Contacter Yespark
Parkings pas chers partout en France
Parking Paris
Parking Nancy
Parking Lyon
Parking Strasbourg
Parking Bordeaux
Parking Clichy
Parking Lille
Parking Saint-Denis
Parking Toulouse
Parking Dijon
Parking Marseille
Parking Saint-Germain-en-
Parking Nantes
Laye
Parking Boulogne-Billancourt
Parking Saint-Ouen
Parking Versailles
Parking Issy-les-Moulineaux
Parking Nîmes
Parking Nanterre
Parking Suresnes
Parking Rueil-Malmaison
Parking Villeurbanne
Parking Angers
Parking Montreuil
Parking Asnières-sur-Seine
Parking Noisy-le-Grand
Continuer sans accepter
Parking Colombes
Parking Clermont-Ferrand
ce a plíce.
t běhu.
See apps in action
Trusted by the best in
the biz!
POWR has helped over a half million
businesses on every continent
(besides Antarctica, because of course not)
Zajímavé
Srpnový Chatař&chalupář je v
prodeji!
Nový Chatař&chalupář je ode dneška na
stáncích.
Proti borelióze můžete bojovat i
= = = =
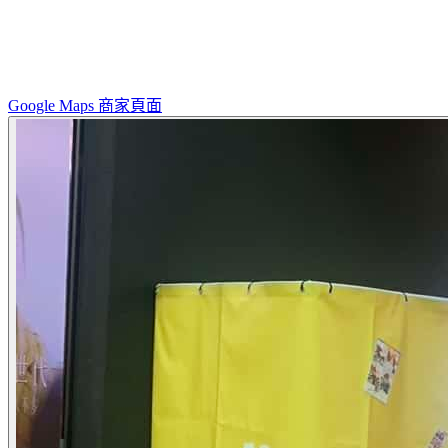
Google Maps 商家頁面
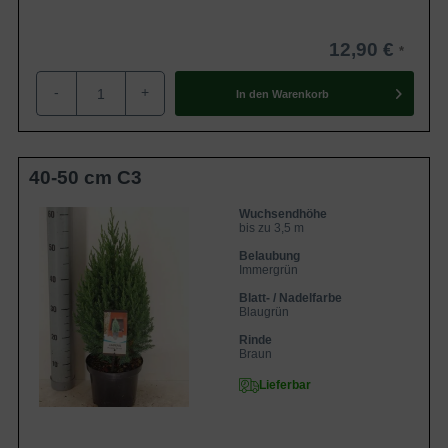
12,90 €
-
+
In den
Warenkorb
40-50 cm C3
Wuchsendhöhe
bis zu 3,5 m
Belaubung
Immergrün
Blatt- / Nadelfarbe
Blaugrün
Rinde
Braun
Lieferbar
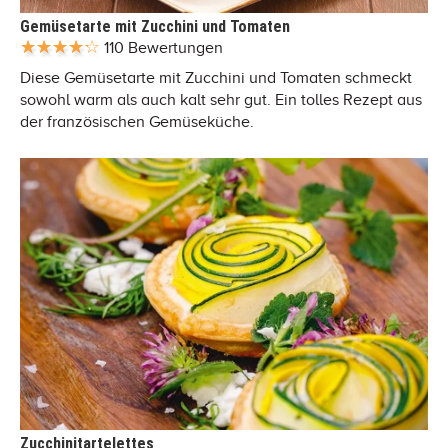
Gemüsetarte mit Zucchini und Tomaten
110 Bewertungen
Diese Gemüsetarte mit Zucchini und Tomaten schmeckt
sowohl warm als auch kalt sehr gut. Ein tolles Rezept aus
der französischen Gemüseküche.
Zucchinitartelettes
= = = =
▸ **REQUIREMENT**:
Substitute "Metz" for "Nancy" in the listing lines running from the one containing "Contacter Yespark" down to the one containing "Parking Boulogne-Billancourt". Return only those lines, with nothing else altered.

▸ **ANSWER SPACE**:
Contacter Yespark
Parkings pas chers partout en France
Parking Paris
Parking Metz
Parking Lyon
Parking Strasbourg
Parking Bordeaux
Parking Clichy
Parking Lille
Parking Saint-Denis
Parking Toulouse
Parking Dijon
Parking Marseille
Parking Saint-Germain-en-
Parking Nantes
Laye
Parking Boulogne-Billancourt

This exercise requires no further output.